Items from a data source |

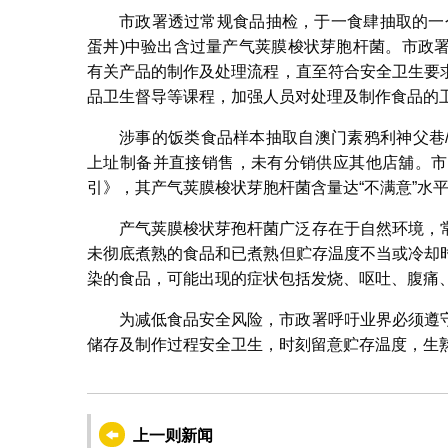
市政署透过常规食品抽检，于一食肆抽取的一
蛋丼)中验出含过量产气荚膜梭状芽胞杆菌。市政
有关产品的制作及处理流程，直至符合安全卫生要
品卫生督导等课程，加强人员对处理及制作食品的
涉事的饭类食品样本抽取自澳门素鸦利神父巷/竹园围
上址制备并直接销售，未有分销供应其他店舖。市
引》，其产气荚膜梭状芽胞杆菌含量达“不满意”水
产气荚膜梭状芽孢杆菌广泛存在于自然环境，
未彻底煮熟的食品和已煮熟但贮存温度不当或冷却
染的食品，可能出现的症状包括发烧、呕吐、腹痛
为减低食品安全风险，市政署呼吁业界必须遵
储存及制作过程安全卫生，时刻留意贮存温度，生
上一则新闻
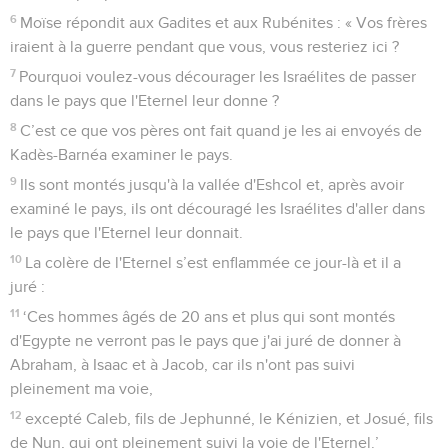
iront combattre devant l'Eternel conformément à la parole de
mon seigneur. »
28
Moïse donna des ordres à leur sujet au prêtre Eléazar, à
Josué, fils de Nun, et aux chefs de famille dans les tribus des
Israélites.
29
Il leur dit : « Si les Gadites et les Rubénites passent le
Jourdain avec vous, tous équipés pour combattre devant
l'Eternel, et que le pays vous soit soumis, vous leur donnerez
en propriété la région de Galaad.
30
Mais s'ils ne marchent pas tout équipés avec vous, ils
s'établiront parmi vous dans le pays de Canaan. »
31
Les Gadites et les Rubénites répondirent : « Nous ferons
ce que l'Eternel a dit à tes serviteurs.
32
Nous passerons tout équipés devant l'Eternel au pays de
Canaan, mais nous posséderons notre héritage de ce côté-ci
du Jourdain. »
33
Moïse donna aux Gadites et aux Rubénites, ainsi qu’à la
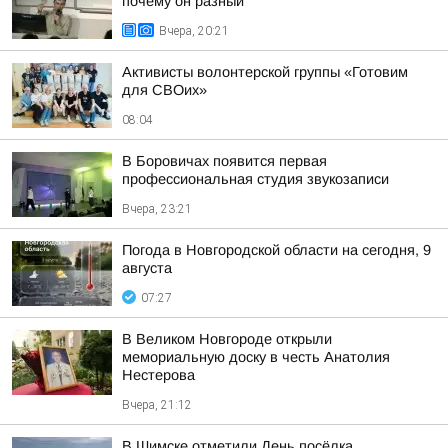
почему он разный
Вчера, 20:21
Активисты волонтерской группы «Готовим
для СВОих»
08:04
В Боровичах появится первая
профессиональная студия звукозаписи
Вчера, 23:21
Погода в Новгородской области на сегодня, 9
августа
07:27
В Великом Новгороде открыли
мемориальную доску в честь Анатолия
Нестерова
Вчера, 21:12
В Шимске отметили День посёлка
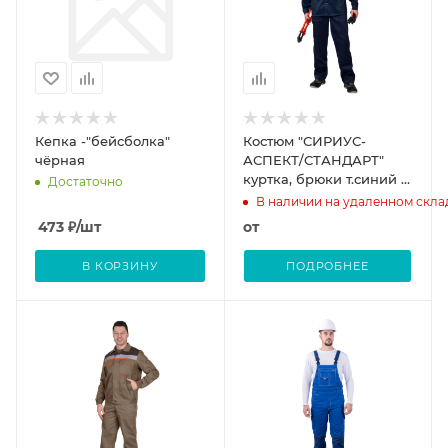
Кепка -"бейсболка"
Костюм "СИРИУС-
чёрная
АСПЕКТ/СТАНДАРТ"
куртка, брюки т.синий с
Достаточно
васильковым
В наличии на удаленном скла
473
₽
/шт
от
В КОРЗИНУ
ПОДРОБНЕЕ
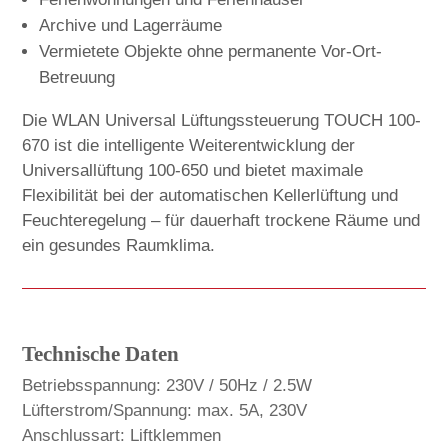
Archive und Lagerräume
Vermietete Objekte ohne permanente Vor-Ort-
Betreuung
Die WLAN Universal Lüftungssteuerung TOUCH 100-
670 ist die intelligente Weiterentwicklung der
Universallüftung 100-650 und bietet maximale
Flexibilität bei der automatischen Kellerlüftung und
Feuchteregelung – für dauerhaft trockene Räume und
ein gesundes Raumklima.
Technische Daten
Betriebsspannung: 230V / 50Hz / 2.5W
Lüfterstrom/Spannung: max. 5A, 230V
Anschlussart: Liftklemmen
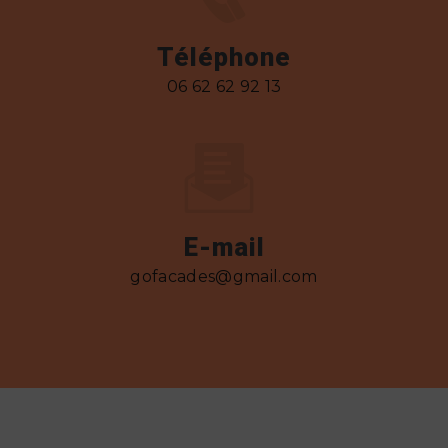
Téléphone
06 62 62 92 13
E-mail
gofacades@gmail.com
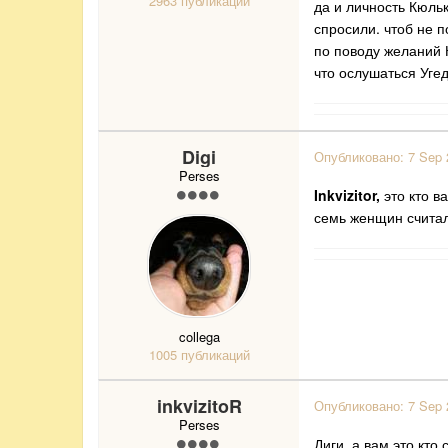
2963 публикации
да и личность Кюльк
спросили. чтоб не п
по поводу желаний К
что ослушаться Угед
Digi
Опубликовано:
7 Sep 
Perses
Inkvizitor,
это кто в
семь женщин считал
collega
1005 публикаций
inkvizitoR
Опубликовано:
7 Sep 
Perses
Диги, а вам это кто 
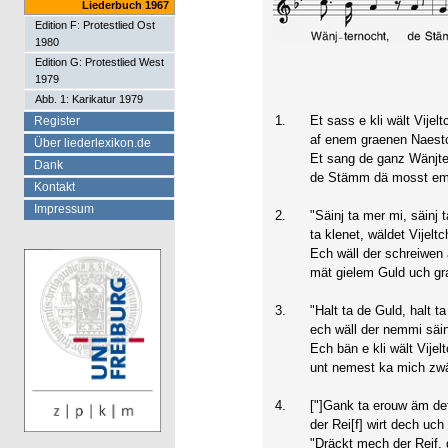
Liederbuch 1967
Edition F: Protestlied Ost
1980
Edition G: Protestlied West
1979
Abb. 1: Karikatur 1979
1.
Et sass e kli wält Vijel
Register
af enem graenen Naest
Über liederlexikon.de
Et sang de ganz Wänjte
Dank
de Stämm dä mosst em 
Kontakt
Impressum
2.
"Säinj ta mer mi, säinj 
ta klenet, wäldet Vijelt
Ech wäll der schreiwen a
mät gielem Guld uch gr
3.
"Halt ta de Guld, halt ta
ech wäll der nemmi säin
Ech bän e kli wält Vijel
unt nemest ka mich zwä
4.
["]Gank ta erouw äm de
der Rei[f] wirt dech uch
"Dräckt mech der Reif, d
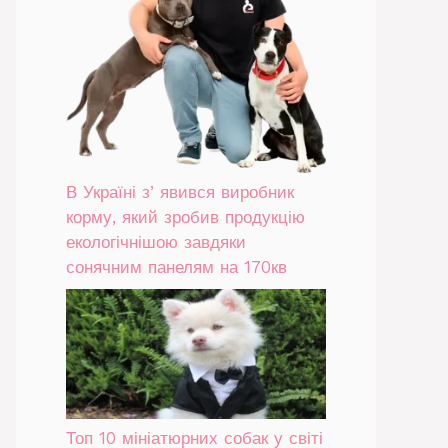
В Україні зʼявився виробник
корму, який зробив продукцію
екологічнішою завдяки
сонячним панелям на 170кв
Топ 10 мініатюрних собак у світі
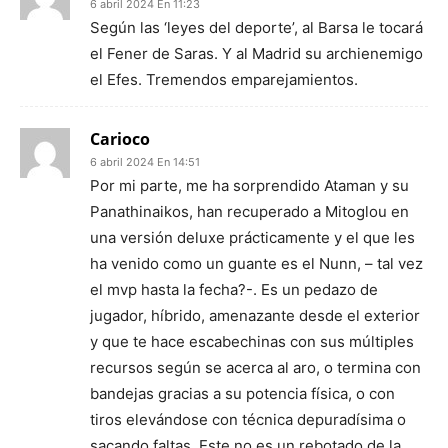
6 abril 2024 En 11:23
Según las ‘leyes del deporte’, al Barsa le tocará
el Fener de Saras. Y al Madrid su archienemigo
el Efes. Tremendos emparejamientos.
Carioco
6 abril 2024 En 14:51
Por mi parte, me ha sorprendido Ataman y su
Panathinaikos, han recuperado a Mitoglou en
una versión deluxe prácticamente y el que les
ha venido como un guante es el Nunn, – tal vez
el mvp hasta la fecha?-. Es un pedazo de
jugador, híbrido, amenazante desde el exterior
y que te hace escabechinas con sus múltiples
recursos según se acerca al aro, o termina con
bandejas gracias a su potencia física, o con
tiros elevándose con técnica depuradísima o
sacando faltas. Este no es un rebotado de la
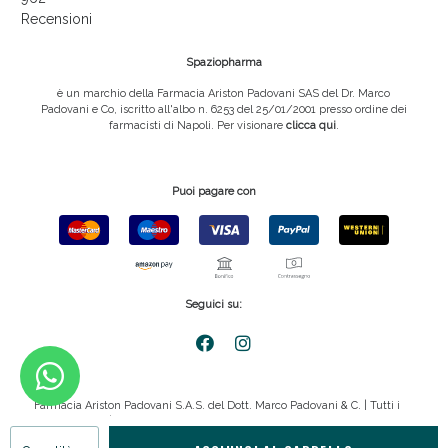
Recensioni
Spaziopharma
è un marchio della Farmacia Ariston Padovani SAS del Dr. Marco
Padovani e Co, iscritto all'albo n. 6253 del 25/01/2001 presso ordine dei
farmacisti di Napoli. Per visionare
clicca qui
.
Puoi pagare con
Seguici su:
Farmacia Ariston Padovani S.A.S. del Dott. Marco Padovani & C. | Tutti i
diritti riservati | P.IVA 08816911211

ABOUT THIS TASK | Edit the data from its beginning through the line containing "为减低食品安全风险，市政署呼吁业界必须遵", replacing "市政署" with "市政部门" everywhere and changing nothing else. Give back only those lines, leaving out the pictures.

RESPONSE FOR THIS EXERCISE |
市政部门透过常规食品抽检，于一食肆抽取的一
蛋丼)中验出含过量产气荚膜梭状芽胞杆菌。市政
有关产品的制作及处理流程，直至符合安全卫生要
品卫生督导等课程，加强人员对处理及制作食品的
涉事的饭类食品样本抽取自澳门素鸦利神父巷/竹园围
上址制备并直接销售，未有分销供应其他店舖。市
引》，其产气荚膜梭状芽胞杆菌含量达“不满意”水
产气荚膜梭状芽孢杆菌广泛存在于自然环境，
未彻底煮熟的食品和已煮熟但贮存温度不当或冷却
染的食品，可能出现的症状包括发烧、呕吐、腹痛
为减低食品安全风险，市政部门呼吁业界必须遵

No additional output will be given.